Hi Ansari Thanks for reply.. Iam assigning HttpSessionBindingEvent.getSession() to HttpSession variable in a Listener class.. what I need is getLastAccessedTime();and getMaxInactiveInterval()...iam able extract maxInactive interval time...but when I invoke getLastAccessedTime()..it is throwing IllegalStateException.... I thought if there is any alternate way... Thank you
Well, we encounter IllegalStateException upon invoking getLastAccessedTime() on an invalidated session. Whereas the other method will give you the result anyway.

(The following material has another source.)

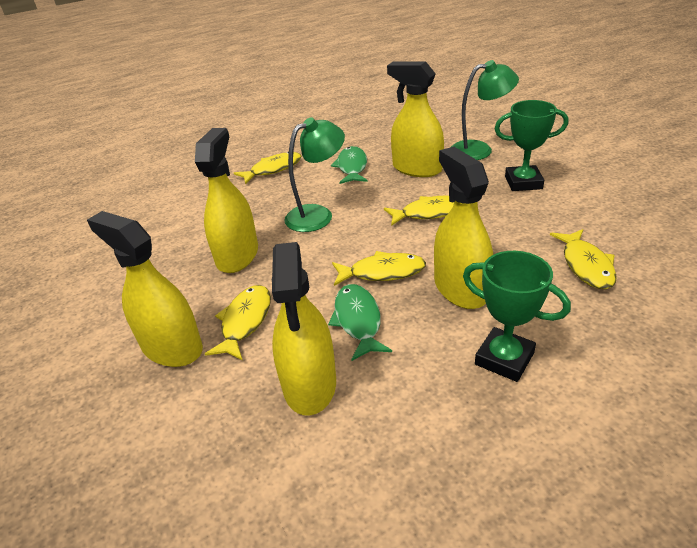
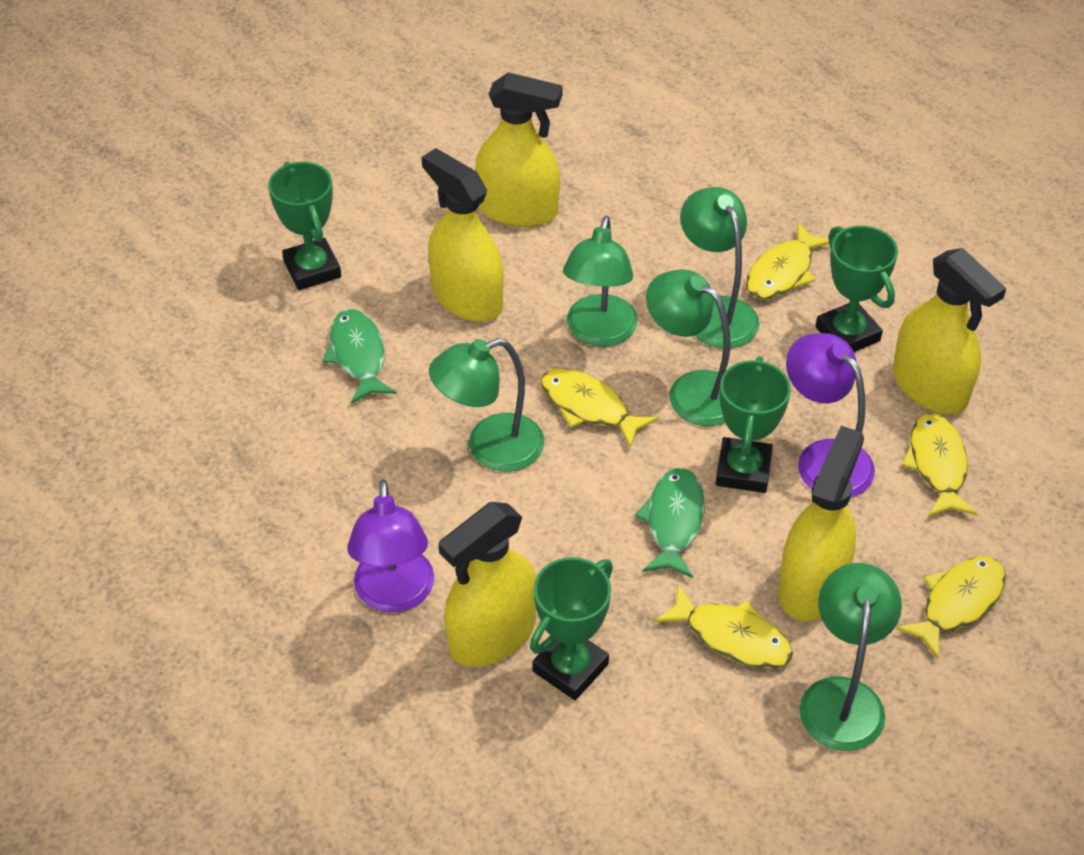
green lamp: [284,118,345,232] [451,60,519,160] = 2 -> [429,338,544,471] [563,216,638,346] [646,269,731,426] [680,187,760,348] [800,563,902,751] = 5
green trophy: [463,251,571,382] [495,100,568,191] = 2 -> [268,162,341,290] [530,557,613,700] [716,356,791,493] [816,226,898,352] = 4
purple lamp: none = 0 -> [347,480,434,613] [786,333,875,498] = 2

hi Ansari, I knew that it is being invalidated session.. it goes like this..... HttpSession session = bindingEvent.getSession(); long l_access = session.getLastAccessedTime(); ...... Thanks
William Brogden
,
Author and all-around good cowpoke
Thats what the API says - binding listener gets called when the container is invalidating the session. So why not make your session variable hold its own copy of the access time, updated every time the session is accessed. Bill
Thats what the API says - binding listener gets called when the container is invalidating the session. So why not make your session variable hold its own copy of the access time, updated every time the session is accessed.
Thank you william, Please can you elaborate the above.
Iam assigning HttpSessionBindingEvent.getSession() to HttpSession variable in a Listener class..
As I understand it, you have created a class implementing HttpSessionBindingListener and attach an instance of this class to each new session. In the valueUnbound method you are trying to get at the session with the Event getSession() method so you can use the session method getLastAccessedTime() - this fails because at this point the session is invalid.
What I am saying is to add a timestamp variable to this custom class - update it everytime you process a request. When the valueUnbound method is called you will have the last access time in the object and wont have to call a session method.